Poèmes de Sibylle Bolli
Mercredi en poésie avec Sibylle Bolli
Ce qui t’espère
I
Anonnement
jours recuits
tu enjambes les mots gris
accumulés aux fissures
tu sais les roses
qui gémissent à la nudité du désert
il suffirait de prendre forme
puiser aux chaumes
aux ventres des futaies
il suffirait de tirer naissance
du brin oublieux
frémissant
sous le dais du grand ciel.
II
Sous tes pas défleuris
que le temps essaime
cette couleur sombre
qui estompe les feux
affamé d’été
aux joues de mûres
soif de ces eaux
où musait ton reflet
tu écoutes s’assoupir
la vague du premier jour
trembles au passage
amoureux de l’aile
redevenu seul.
III
Quel crépuscule
grisaille à pas de loup ?
tu cherches
dans l’ossuaire des mots
éclairs de sang de sève
offre ta chair
à la morsure
le chemin s’effrite
sous ta main
tu restes ainsi
fendillé de silence
comme arbre
traversé d’orage.
IV
Il s’agira
d’ébranler la pierre
à la seule buée des mots
comme un roi découronné
rendu aux bouches de la nuit
le goût du ciel vivra
aux lèvres veuves
ton cœur
assailli de neige
évidera le tombeau.
V
Ou l’enfant
ou la promesse
rassemble l’horizon
à tes bras d’argile
tu décages l’oiseau
qui bouleverse le poème
transparence d’un ciel
qui t’advient
rien n’est plus
que ce chemin sans traces
où rosée pèse sur les os
où ton empreinte délivre.
*
Ce n’est pas venu
l’absolue bonté du soir là-bas
sous le front digne de la falaise
Les corbeaux les grands corbeaux de soif
ont emporté les mots d’été
je suis resté avec l’ombre
de plomb et de pierre
*
Mère le ciel est parti
ton corps au souffle absenté
sur l’aile du cygne
en crosse de fougère
ta main sans caresse
fenaison des ombres
Ici rien
*
Petite blessure chérie
que j’enrobe de mots
ô mon frisson d’épine
abruti de caresses
tu me laboures l’échine
visage de plaie contre ciel
quand moi je ravaude
toutes cendres fumantes
Le temps d’auparavant
Sibylle Bolli
Sibylle Bolli naît en 1970, dans la région francophone de la Suisse, où elle vit, écrit et travaille actuellement.

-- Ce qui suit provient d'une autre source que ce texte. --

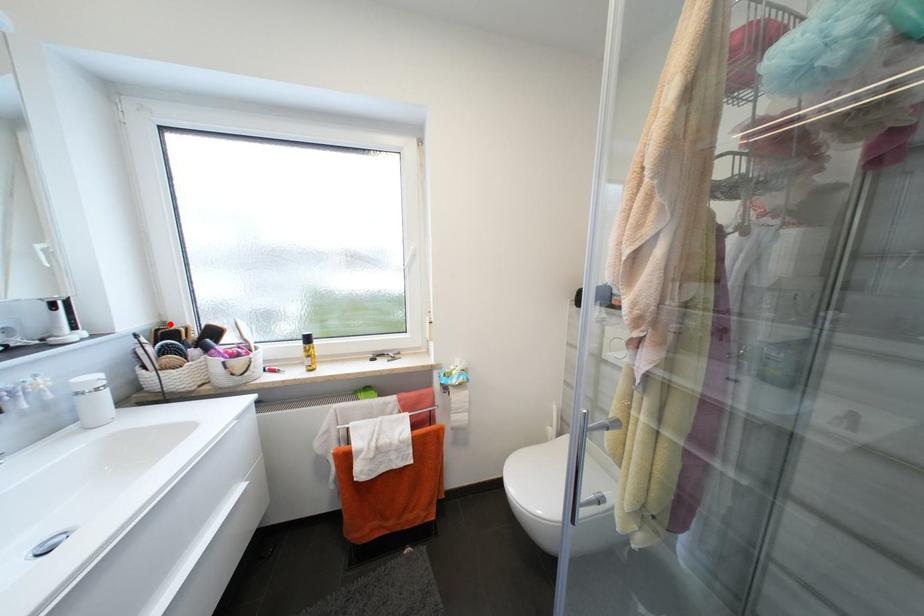
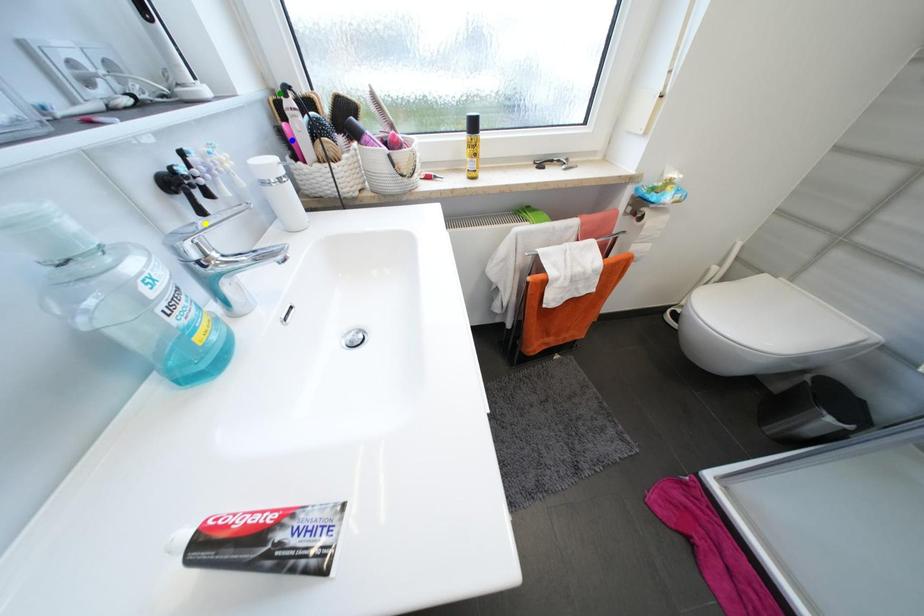
Question: I am providing you with two images of the same scene from different viewpoints. A red point is marked on the first image. You are given multiple points on the second image. Which mark in image 2 goes with the point in image 1?

Choices:
 (A) blue point
 (B) green point
 (C) yellow point

Answer: (B)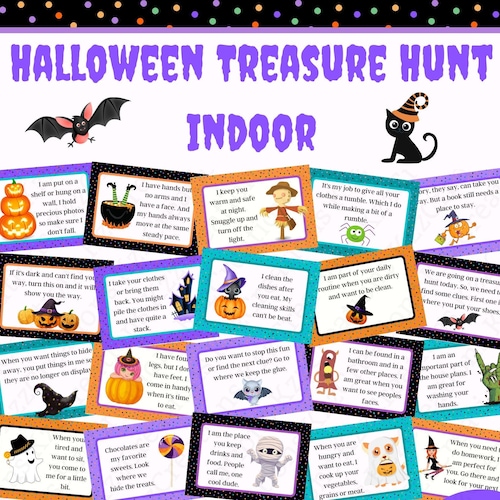
The image size is (500, 500). Find the location of `indoor`. indoor is located at coordinates (260, 117).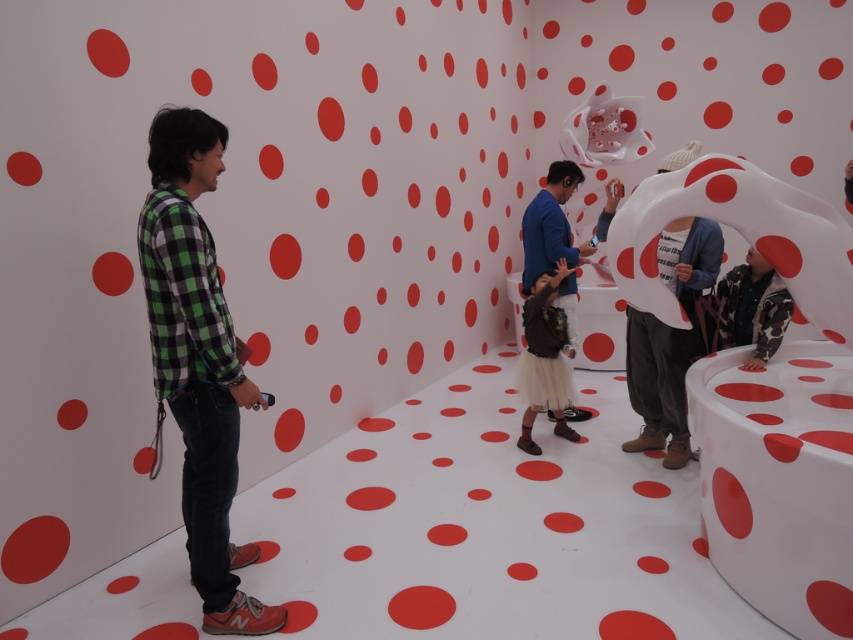
You are an interior designer who wants to place a new chair between the white matte sculpture at center and the brown leather jacket at center. Which object should the chair be closer to if it needs to be positioned closer to the smaller object?

The brown leather jacket at center is smaller than the white matte sculpture at center. Therefore, the chair should be placed closer to the brown leather jacket at center to be near the smaller object.

You are an interior designer planning to place a new piece of furniture in the center of this room. The white matte sculpture at center and the brown leather jacket at center are currently occupying the space. Which object should you move to make room for the furniture, considering their sizes?

The white matte sculpture at center has a smaller width than the brown leather jacket at center, so it would be more practical to move the white matte sculpture at center to accommodate the new furniture.

You are standing in the room and want to take a photo of the white matte sculpture at center without including the green checkered shirt at left in the frame. Based on their positions, is this possible?

The green checkered shirt at left is below the white matte sculpture at center, so if you position yourself to aim the camera upwards towards the sculpture, you can exclude the shirt from the frame.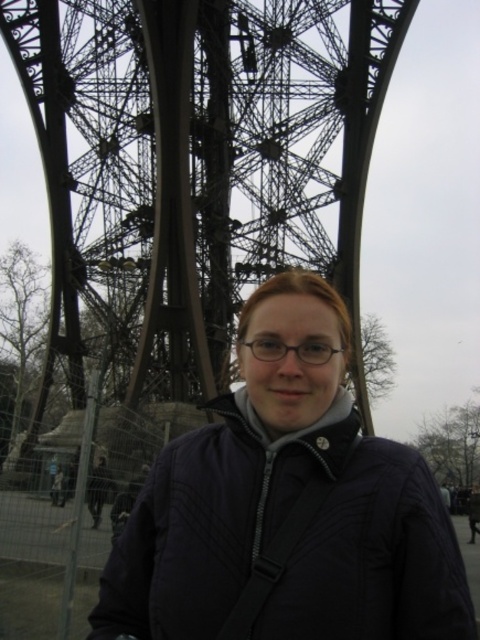
Question: Which object appears farthest from the camera in this image?

Choices:
 (A) matte black jacket at center
 (B) metallic structure at center

Answer: (B)

Question: Which of the following is the farthest from the observer?

Choices:
 (A) metallic structure at center
 (B) matte black jacket at center

Answer: (A)

Question: Considering the relative positions of metallic structure at center and matte black jacket at center in the image provided, where is metallic structure at center located with respect to matte black jacket at center?

Choices:
 (A) below
 (B) above

Answer: (B)

Question: Can you confirm if metallic structure at center is thinner than matte black jacket at center?

Choices:
 (A) no
 (B) yes

Answer: (A)

Question: Is metallic structure at center positioned in front of matte black jacket at center?

Choices:
 (A) yes
 (B) no

Answer: (B)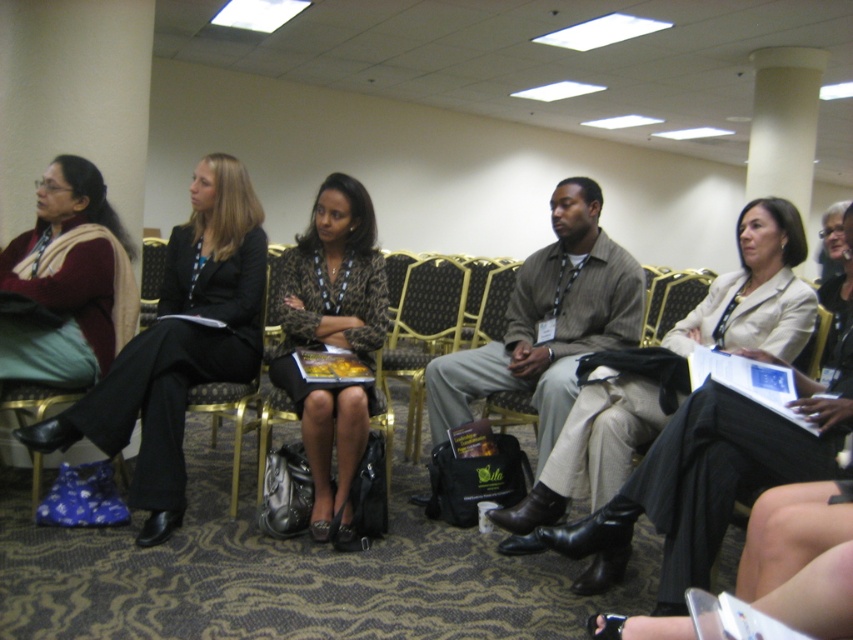
You are a photographer in the conference room and want to take a photo of the matte gray shirt at center and the black fabric chair at center. Which object should you focus on first if you want to capture both clearly in the same frame?

The matte gray shirt at center is located above the black fabric chair at center. Since the shirt is above the chair, you should focus on the matte gray shirt at center first to ensure both are in focus.

You are sitting in the black fabric chair at center and want to hand a document to the person wearing the matte gray shirt at center. In which direction should you pass the document?

You should pass the document to the right, as the matte gray shirt at center is located to the right of the black fabric chair at center.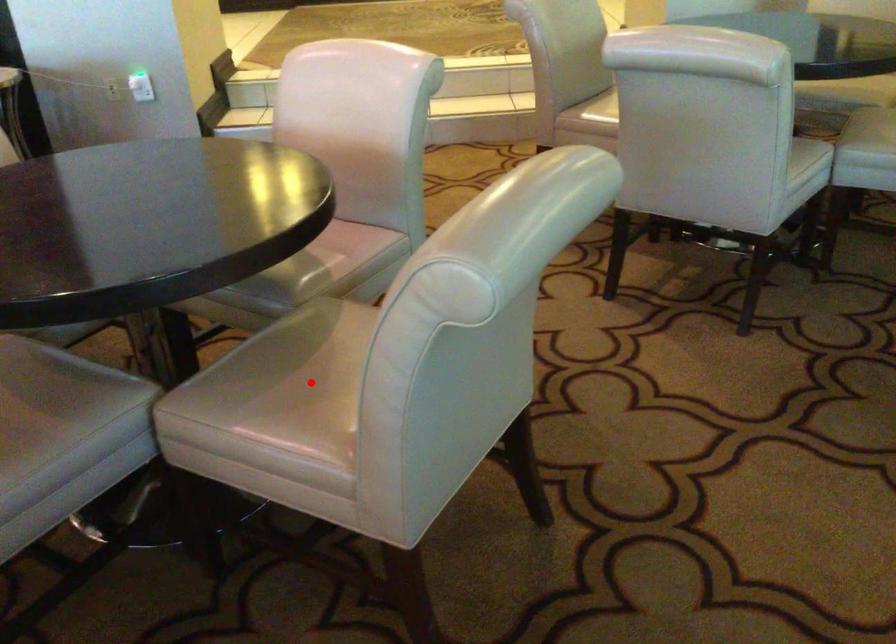
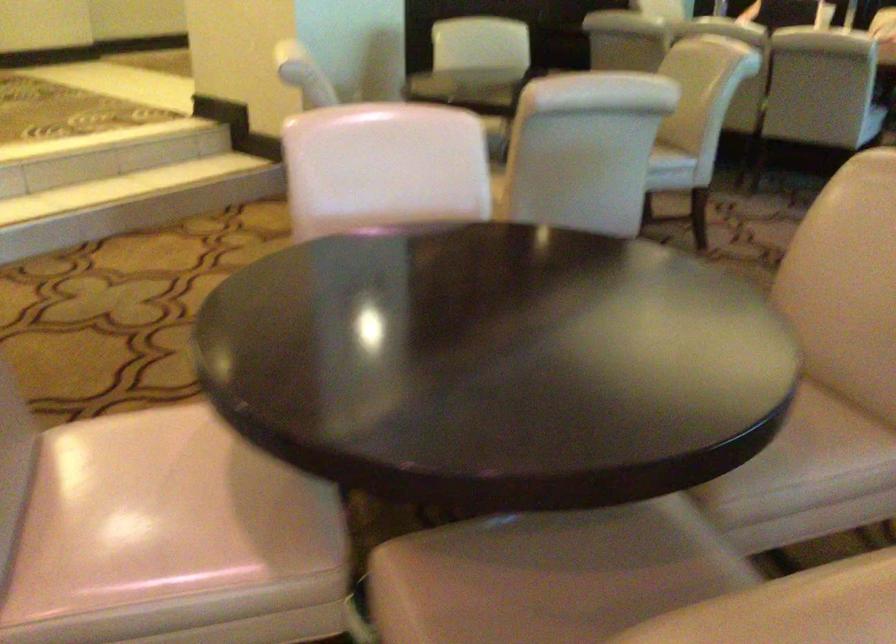
Question: I am providing you with two images of the same scene from different viewpoints. A red point is marked on the first image. Is the red point's position out of view in image 2?

Choices:
 (A) Yes
 (B) No

Answer: (A)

Plusieurs poètes dans la famille l’initient très jeune au bonheur de l’écriture. Après une maturité classique, elle obtient une licence en biologie, puis en médecine s’orientant vers la psychiatrie et la psychothérapie. Elle explore les sentiers d’écriture en prose et en poésie. Elle ne conçoit pas la vie sans écriture ni l’écriture sans la vie. Elle a publié dans différentes revues francophones, au Canada, en France et en Suisse et a reçu plusieurs prix, dont le Premier prix de poésie Geneviève Amyot en 2022.